読解本文.
>>>>

助け人走る 御生命大切(参) | 俺の命はウルトラ・アイ

助け人走る 御生命大切(参)

 『助け人走る』第五話「御生命大切」

 テレビドラマ トーキー 55分 カラー

 放映日 昭和四十八年(1973年)十一月十七日

 製作国 日本

 製作言語 日本語

 放送局 朝日放送系

 ☆

 平成二十五年(2013年)二月二十五日

発表記事・令和三年(2021年)八月三十

一日発表記事を再編しています。感想内で

は物語の核心に言及します。未見の方はご

注意下さい。

 ☆

 高島藩の侍小山内圭介と太田新八は、

夜道で不逞無頼の浪人衆にからまれる。

 

 浪人衆の首魁笹本虎之助は、「侍のよ

しみ」を理由に「金の無心がいしたい」

と乱暴な要求をしてくる。

 

 太田は一存で払えないので、屋敷に来る

ようにと諭すと、笹本は「有りあわせでいい

んだ」と金を出すように迫る。太田が怒り、

剣を抜くと、笹本は「一、二の三」で号令を

かけて、自身が鞘当をして太田の剣を止めて

仲間の関根らに斬らせる。

 

 圭介は背中を斬られて気を失う。

<<<<

作業内容. 上に掲げた『助け人走る』第五話「御生命大切」のあらすじを、圭介が気を失う一文の後から書き継いでください。 データは本作業では参照不要です。

データ抜粋.
>>>>

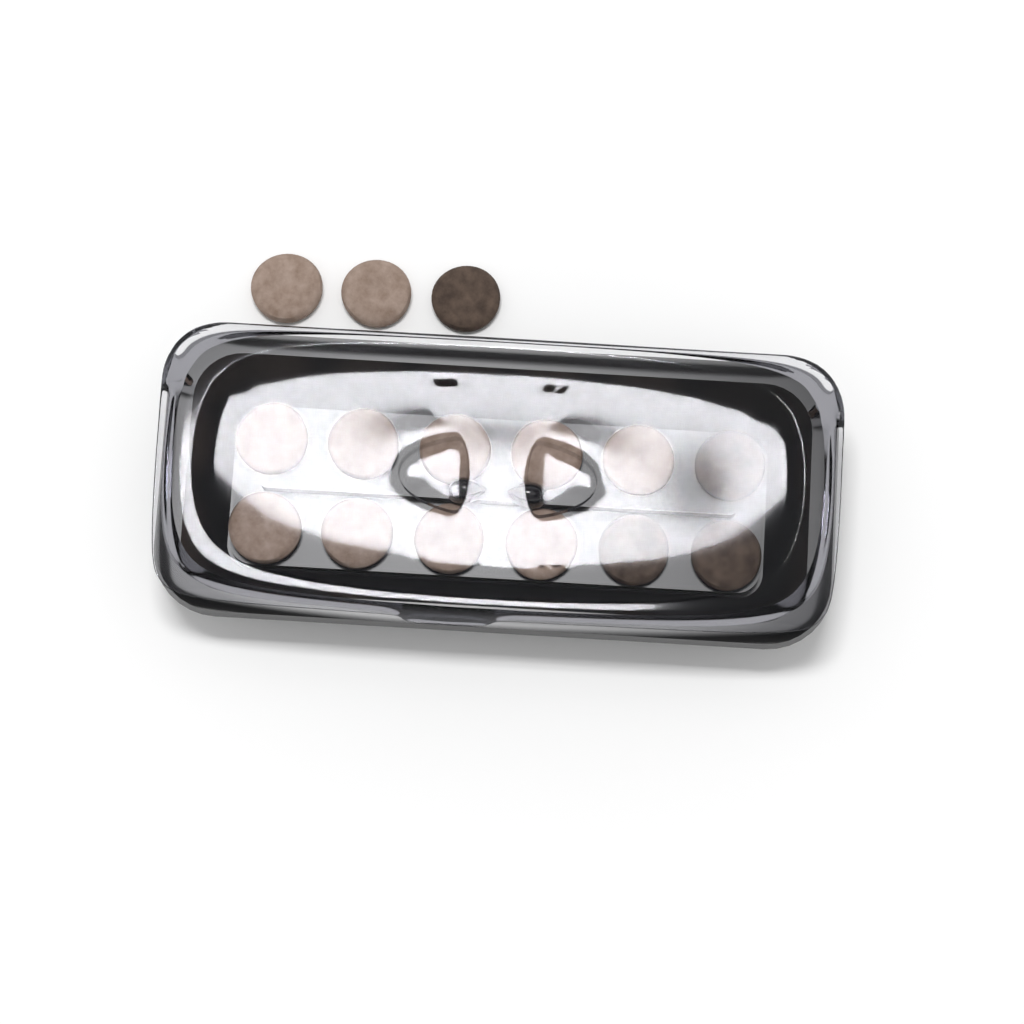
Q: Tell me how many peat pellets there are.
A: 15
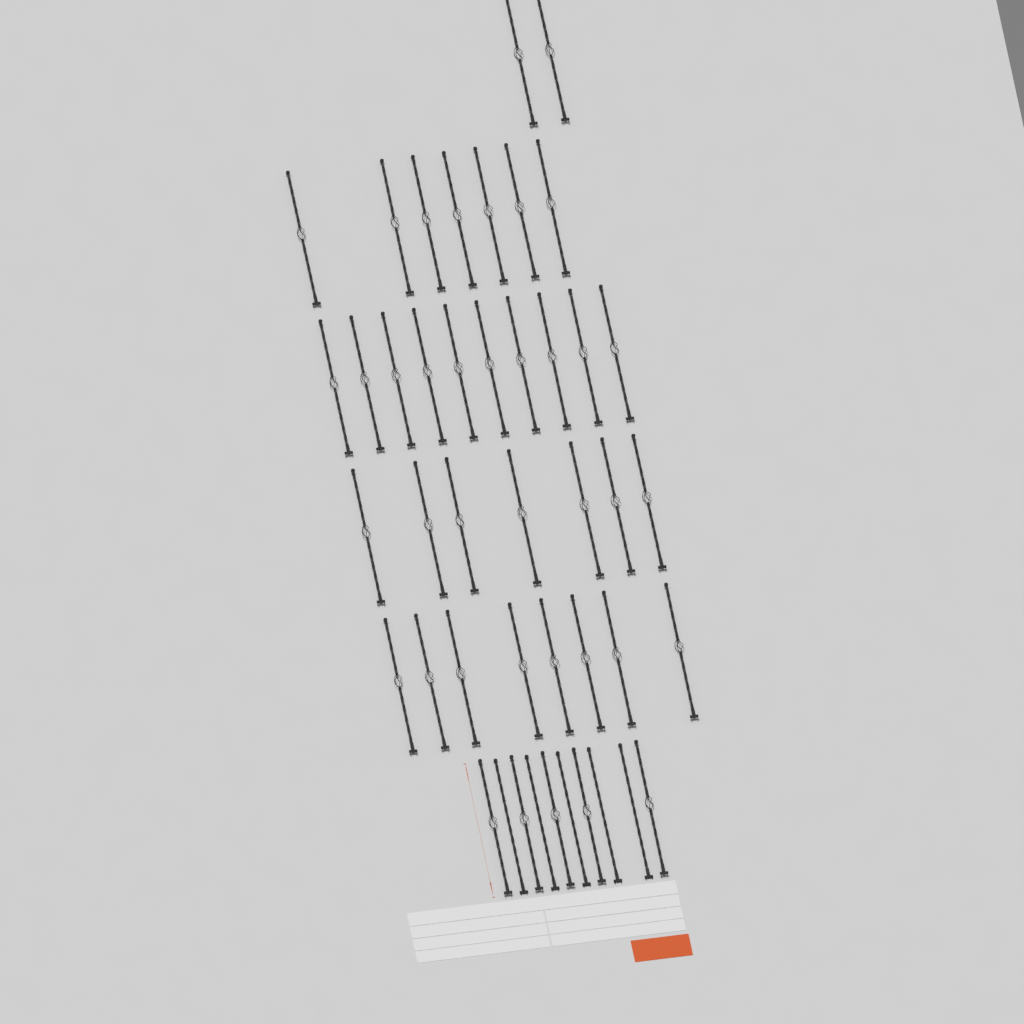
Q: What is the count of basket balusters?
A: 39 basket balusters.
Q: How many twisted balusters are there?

<<<<

想定解答.
 「太田は辻斬と勇ましく戦い斬殺されたが、

臆病者の小山内は我が身可愛さに背を斬られ

た後気を失ったふりをしたのではないか?」

と藩内で噂が立ち、圭介は嘲笑される。

 

 療養しつつも耐えられない小山内圭介は腹

を切ろうとする。

 

 女中のおこうが止める。彼女は主人圭介を

愛している。

 

 

 おこうは助け人の元締清兵衛に圭介の名誉

回復の実現を依頼する。

文さん

 

 情報係の為吉は、助け人の中山文十郎と辻平

内を夜道に案内する。平内と為吉が待ち伏せて

いると、笹本と仲間が恐喝にやってくる。

 

 平内と為吉は笹本とその仲間に金を要求される。

 

 笹本と仲間が抜刀して脅す。文十郎は笹本の

仲間を斬り、笹本は逃げる。為吉は「一人斬れば

いいんです」と笹本追求を止める。

 

 清兵衛・為吉は、「通行中、辻斬に襲われた

ところ、小山内圭介様に救出して頂き、小山内様

が辻斬りを斬って退治して下さった」と奉行所に

申し出る。

 

 「小山内圭介の辻斬退治」が評判になり、圭介

の働きは高島藩で絶賛され、上士に取り立てられ

る。

 

 喜ぶ圭介はおこうの献身に深謝する。

 

 だが父行介は「早く嫁をもらえ」と進め、おこ

うと別れることを暗に命じる。父に仲を気づかれ

ていたことに驚きつつ、圭介は相思相愛のおこう

と別れるのを嫌がるが、おこうは風呂場で圭介の

背を流しながら、身を引く決意を語る。

 

 文十郎が恋人の芸者お吉と逢瀬を楽しんでいた

ところ、平内が現れ、お吉が押入れに隠れている

とも知らず、辻斬り退治について喋ってしまう。

 

 お吉は、恋人文十郎とその友平内が殺し屋であ

ることを知ってしまった。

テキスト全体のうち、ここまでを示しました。